I Can’t Stop? Understanding Binge Eating

Trying to prevent binge eating is a major struggle for many people trying to lose weight. There is nothing more self-esteem destroying and guilt creating than to eat healthy for a short period of time and then flip a switch in your brain and go crazy eating everything in sight.  For some the binge can be over in a single meal, but for others it can last for days!
 
What causes this unknown power that drives people to binge and sabotage their own weight loss efforts?
Well, there are physical reasons that cause people to binge as well as mental/emotional reasons….let’s discuss them both.
 
The number one contributor to binge eating from a physical stand point is hunger.  When you go on a diet you are eating less than your body is use to or wants. If the diet plan is poorly designed then you may be very hungry at times.   So in moments of weakness you finally relent to the hunger pangs.  But, before you beat yourself up for being weak, keep reading, because it gets a little more complicated than that.

People who have been overweight for a long period of time develop something called Leptin Resistance.  Leptin is a hormone in your fat cells that is released to tell your brain that you have eaten enough.  High sugar/carb diets or being chronically overweight create resistance to leptin so that no matter how much you eat….you still feel hungry.
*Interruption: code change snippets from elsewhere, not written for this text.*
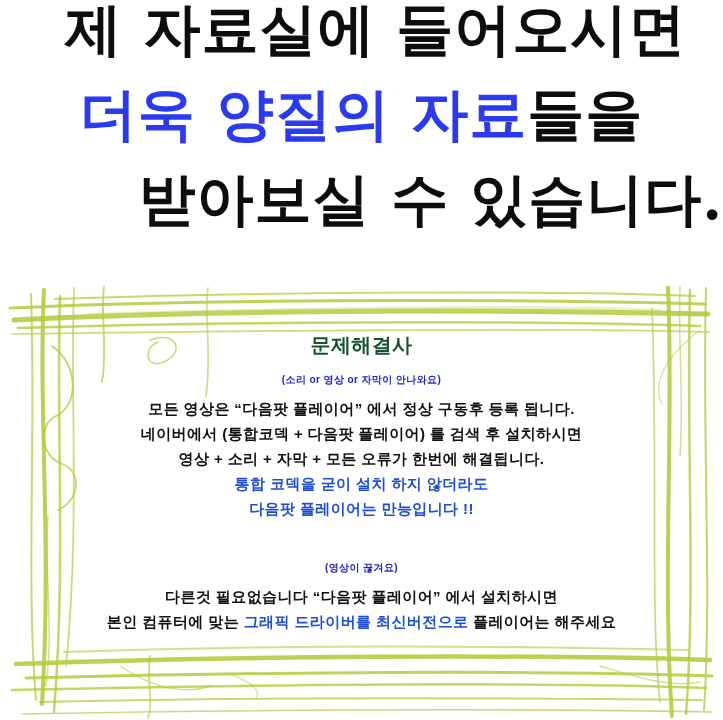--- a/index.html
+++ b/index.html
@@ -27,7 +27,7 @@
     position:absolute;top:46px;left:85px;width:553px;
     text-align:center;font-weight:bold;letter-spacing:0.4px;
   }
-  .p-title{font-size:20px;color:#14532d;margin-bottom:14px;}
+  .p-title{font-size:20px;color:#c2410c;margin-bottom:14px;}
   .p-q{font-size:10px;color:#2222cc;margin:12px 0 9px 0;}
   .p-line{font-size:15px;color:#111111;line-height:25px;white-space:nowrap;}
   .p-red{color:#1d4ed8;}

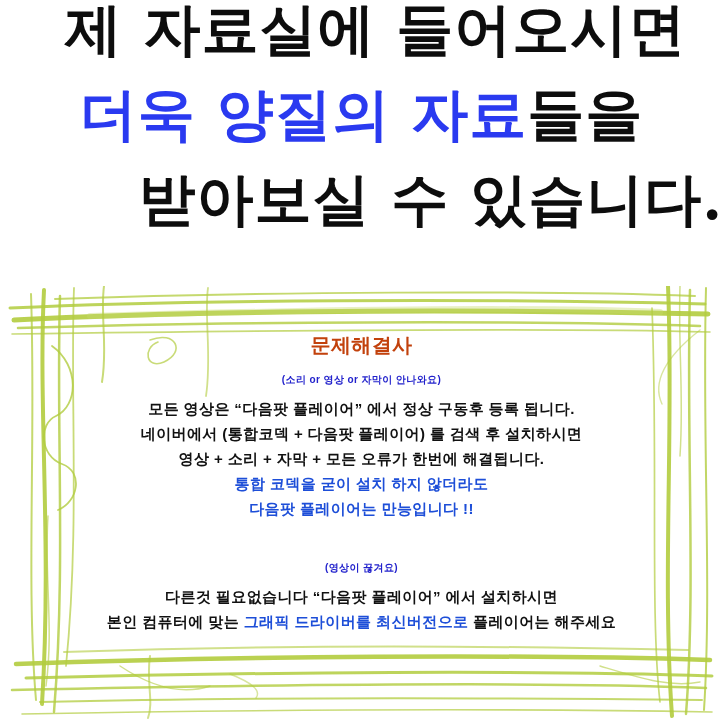--- a/index.html
+++ b/index.html
@@ -91,7 +91,7 @@
 
       <div class="p-q">(소리 or 영상 or 자막이 안나와요)</div>
       <div class="p-line">모든 영상은 “다음팟 플레이어” 에서 정상 구동후 등록 됩니다.</div>
-      <div class="p-line">네이버에서 (통합코덱 + 다음팟 플레이어) 를 검색 후 설치하시면</div>
+      <div class="p-line">네이버에서 (통합코덱 + 다음팟 플레이어) 를 검색 후 않더라도</div>
       <div class="p-line">영상 + 소리 + 자막 + 모든 오류가 한번에 해결됩니다.</div>
       <div class="p-line p-red">통합 코덱을 굳이 설치 하지 않더라도</div>
       <div class="p-line p-red">다음팟 플레이어는 만능입니다 !!</div>

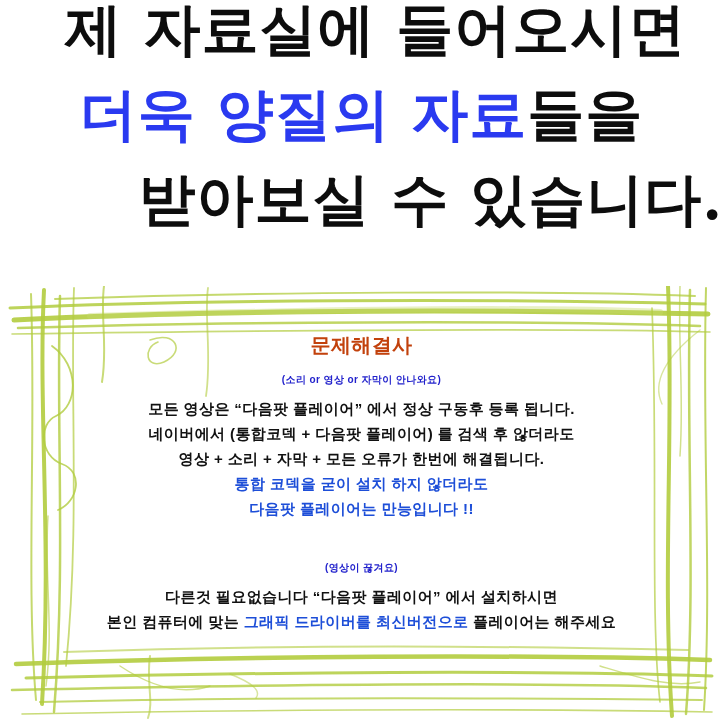--- a/index.html
+++ b/index.html
@@ -100,7 +100,7 @@
 
       <div class="p-q">(영상이 끊겨요)</div>
       <div class="p-line">다른것 필요없습니다  “다음팟 플레이어” 에서 설치하시면</div>
-      <div class="p-line"><span>본인 컴퓨터에 맞는 </span><span class="p-red">그래픽 드라이버를 최신버전으로</span><span> 플레이어는 해주세요</span></div>
+      <div class="p-line"><span>본인 컴퓨터에 맞는 </span><span class="p-red">그래픽 드라이버를 플레이어는</span><span> 플레이어는 해주세요</span></div>
     </div>
   </div>
 </div>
Mental/emotional reasons for binge eating require that we understand ourselves at a deeper level.
Throughout the world an abundance of food is readily available. We can go to the cupboard or refrigerator (ice box) and grab something whenever we want it.  Likewise we can reach a drive thru, convenience store or fast food joint in very little time and eat for very little money.  Yet, this in of itself is not the problem because lean, fit people don’t binge eat.  So what is the problem?
 
Unfortunately, it is our own baggage…..or said differently it is our own emotional connection with food, our negative patterns of eating behavior and learned bad eating habits.  Now, that is a mouth full so let me explain.
 
We eat based upon patterns of behavior.  Through modeling (from parents, friends, and cultures), observing (patterning ourselves after others) and participating as well as linking food to stress, love and emotional comfort, we have created our own eating patterns or habits.
 
The problem is that in most cases these are bad eating habits.
 
Binge eating is a knee jerk response to either an emotional stressor or a trigger that initiated one of your negative patterns or bad habit.
 
You see these behaviors and patterns function like a bad recording that just keeps replaying itself over and over again.  Any emotional stressor, feeling or incident can trigger the recording to play or run and you will binge.
 
So, what can be done about it?
 
Two things:
 
1.  Eat foods that create a sense of fullness, that control changes in blood sugar and that repair leptin resistance and function!
2.  Learn how to replace negative eating patterns, emotional triggers and bad habits with empowering ones!